Гиза, родная моя, продолжаю свой рассказ.

Жизнь – фантастическая штука, сплошное нагромождение чудес, лавина событий, одно удивительнее другого.

Во-первых, не могу объяснить загадочный случай с письмом, которое я отправила Виктору, прося его не приходить в следующий четверг. То ли я забыла надписать адрес, то ли не наклеила марку, но факт остается фактом: письма он не получил. А выяснилось это в четверг вечером, когда я, возвратясь из кино, застала его перед входной дверью.

Соседи мои по четвергам ужинают у родителей супруги адъюнкта. Я заявилась домой что-то около полдевятого, и он, должно быть, уже порядком обрывал звонок. Ты спросишь, каким это образом я проболталась неведомо где до позднего вечера? Но это уже особая статья.

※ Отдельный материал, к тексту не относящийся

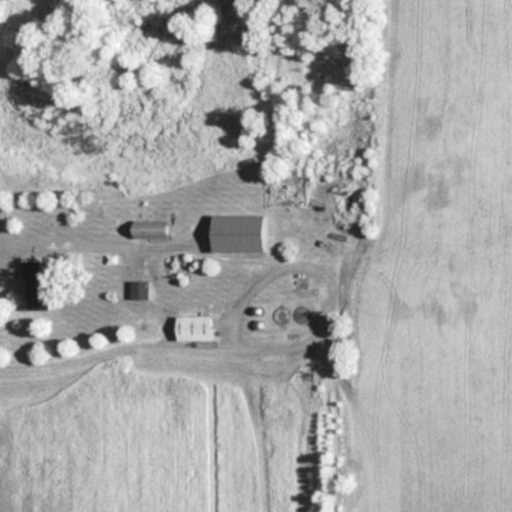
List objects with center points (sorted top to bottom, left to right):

«Бориса Годунова» я не слышала лет пятнадцать. Да мне и не хотелось его слышать; возможно, потому, что в былое время именно в этой опере Виктор пользовался самым шумным успехом. (Он выступал в Берлине вместе с Лоттой Леман, и успех был потрясающий.) На этот раз я досидела только до антракта. Партию Бориса пел итальянец, я же не могла избавиться от наваждения, будто вижу и слышу Виктора – такого, каким он представляется Пауле; вместо теперешнего неряхи и обжоры, страдающего эмфиземой легких и утратившего голос, я видела Виктора из далекого прошлого: молодого, в расцвете сил, обладателя редчайшего полнозвучного голоса… Стены тесного кинозала точно раздвинулись, открыв бескрайнюю россыпь звезд, и холодок восторга будто омыл и омолодил мою душу; затуманенными от слез глазами я взирала на итальянского певца, как девчонка-подросток – на недосягаемого кумира. Во время антракта мы с Паулой вышли в фойе; все стены там, к моему величайшему огорчению, были сплошь зеркальные. Как ни вертись, на тебя отовсюду смотрит старая женщина: под глазами мешки, нос крючком, шея морщинистая. Я соврала Пауле, что чувствую себя неважно, и сбежала. Долго бродила по улицам, выбирая уголки потемнее, и наконец на площади Алмаши отыскала скамейку, куда не доставал свет фонарей. Я вполголоса пропела, такт за тактом, все ведущие арии из «Бориса», а потом направилась домой, все ускоряя шаги, точно меня что-то гнало. По лестнице я взлетела бегом и увидела, что перед дверью дожидается Виктор. Пораженная, я уставилась на него. Он – на меня. Виктор впервые увидел меня с темными волосами, в моей новой шляпке и в костюме орехового цвета. «Что это с вами?» – спросил он. «Вы как здесь очутились?» – это я ему вопросом на вопрос. «Разве сегодня не четверг?» – спросил он. «Вы что, не получили моего письма?» – спросила я. При этом мы не отрываясь смотрели друг на друга и даже не вникали в смысл того, что говорим. «О каком письме речь?» – спросил он. «Теперь уже неважно», – сказала я. «Нет, важно», – это он мне. Неважно, сказала я, беда лишь в том, что мне нечего предложить ему на ужин. Разве что поджарить яичницу с колбасой. «Да провались она, яичница эта, – говорит он, а сам глаз с меня не сводит. – Ангел мой, встреть я вас на улице, не узнал бы, ей-Богу».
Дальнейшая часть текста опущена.